- [Exercise objective] Look in the data below for the line that contains "See the Licence". Copy that line and the remaining lines exactly.

- [Exercise data]

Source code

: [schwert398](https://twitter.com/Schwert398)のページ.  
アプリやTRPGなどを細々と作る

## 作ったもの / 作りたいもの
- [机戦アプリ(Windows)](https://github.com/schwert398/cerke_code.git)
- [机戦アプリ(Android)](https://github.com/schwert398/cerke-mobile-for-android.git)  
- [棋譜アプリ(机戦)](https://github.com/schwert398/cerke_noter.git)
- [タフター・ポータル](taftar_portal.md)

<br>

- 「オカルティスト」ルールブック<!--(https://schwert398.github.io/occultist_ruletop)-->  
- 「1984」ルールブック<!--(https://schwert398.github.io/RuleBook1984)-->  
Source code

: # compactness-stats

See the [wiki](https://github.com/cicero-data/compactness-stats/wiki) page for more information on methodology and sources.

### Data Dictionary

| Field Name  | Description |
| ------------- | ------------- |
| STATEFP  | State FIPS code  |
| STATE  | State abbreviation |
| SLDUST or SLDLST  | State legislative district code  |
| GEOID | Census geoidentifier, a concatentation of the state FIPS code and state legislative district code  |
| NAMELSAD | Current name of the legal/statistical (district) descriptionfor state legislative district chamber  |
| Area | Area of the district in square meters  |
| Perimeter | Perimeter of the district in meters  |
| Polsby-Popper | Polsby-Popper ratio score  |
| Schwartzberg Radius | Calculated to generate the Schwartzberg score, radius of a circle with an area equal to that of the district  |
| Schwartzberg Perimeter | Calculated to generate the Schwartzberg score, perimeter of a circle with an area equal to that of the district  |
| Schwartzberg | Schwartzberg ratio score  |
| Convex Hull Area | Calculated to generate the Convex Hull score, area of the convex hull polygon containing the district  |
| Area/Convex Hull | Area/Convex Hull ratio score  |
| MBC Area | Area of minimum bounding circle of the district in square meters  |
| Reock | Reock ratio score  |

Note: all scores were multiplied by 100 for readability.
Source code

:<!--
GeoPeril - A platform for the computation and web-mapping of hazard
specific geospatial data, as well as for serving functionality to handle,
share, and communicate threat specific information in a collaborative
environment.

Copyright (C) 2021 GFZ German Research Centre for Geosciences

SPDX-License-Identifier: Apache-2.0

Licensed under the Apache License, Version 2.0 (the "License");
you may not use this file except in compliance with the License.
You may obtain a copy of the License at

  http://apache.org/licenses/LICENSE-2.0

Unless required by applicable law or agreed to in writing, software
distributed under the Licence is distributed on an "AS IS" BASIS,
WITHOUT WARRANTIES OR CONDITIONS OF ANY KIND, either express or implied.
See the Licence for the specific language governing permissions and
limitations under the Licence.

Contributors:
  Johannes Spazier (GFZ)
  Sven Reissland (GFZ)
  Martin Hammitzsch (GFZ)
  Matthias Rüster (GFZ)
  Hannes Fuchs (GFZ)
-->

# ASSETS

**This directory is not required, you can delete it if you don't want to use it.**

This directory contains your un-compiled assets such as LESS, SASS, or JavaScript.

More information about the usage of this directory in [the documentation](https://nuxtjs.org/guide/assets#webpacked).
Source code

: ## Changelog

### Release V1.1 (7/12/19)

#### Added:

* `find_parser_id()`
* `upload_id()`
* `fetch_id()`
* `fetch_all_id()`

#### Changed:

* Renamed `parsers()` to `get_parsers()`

- [Task result]
See the Licence for the specific language governing permissions and
limitations under the Licence.

Contributors:
  Johannes Spazier (GFZ)
  Sven Reissland (GFZ)
  Martin Hammitzsch (GFZ)
  Matthias Rüster (GFZ)
  Hannes Fuchs (GFZ)
-->

# ASSETS

**This directory is not required, you can delete it if you don't want to use it.**

This directory contains your un-compiled assets such as LESS, SASS, or JavaScript.

More information about the usage of this directory in [the documentation](https://nuxtjs.org/guide/assets#webpacked).
Source code

: ## Changelog

### Release V1.1 (7/12/19)

#### Added:

* `find_parser_id()`
* `upload_id()`
* `fetch_id()`
* `fetch_all_id()`

#### Changed:

* Renamed `parsers()` to `get_parsers()`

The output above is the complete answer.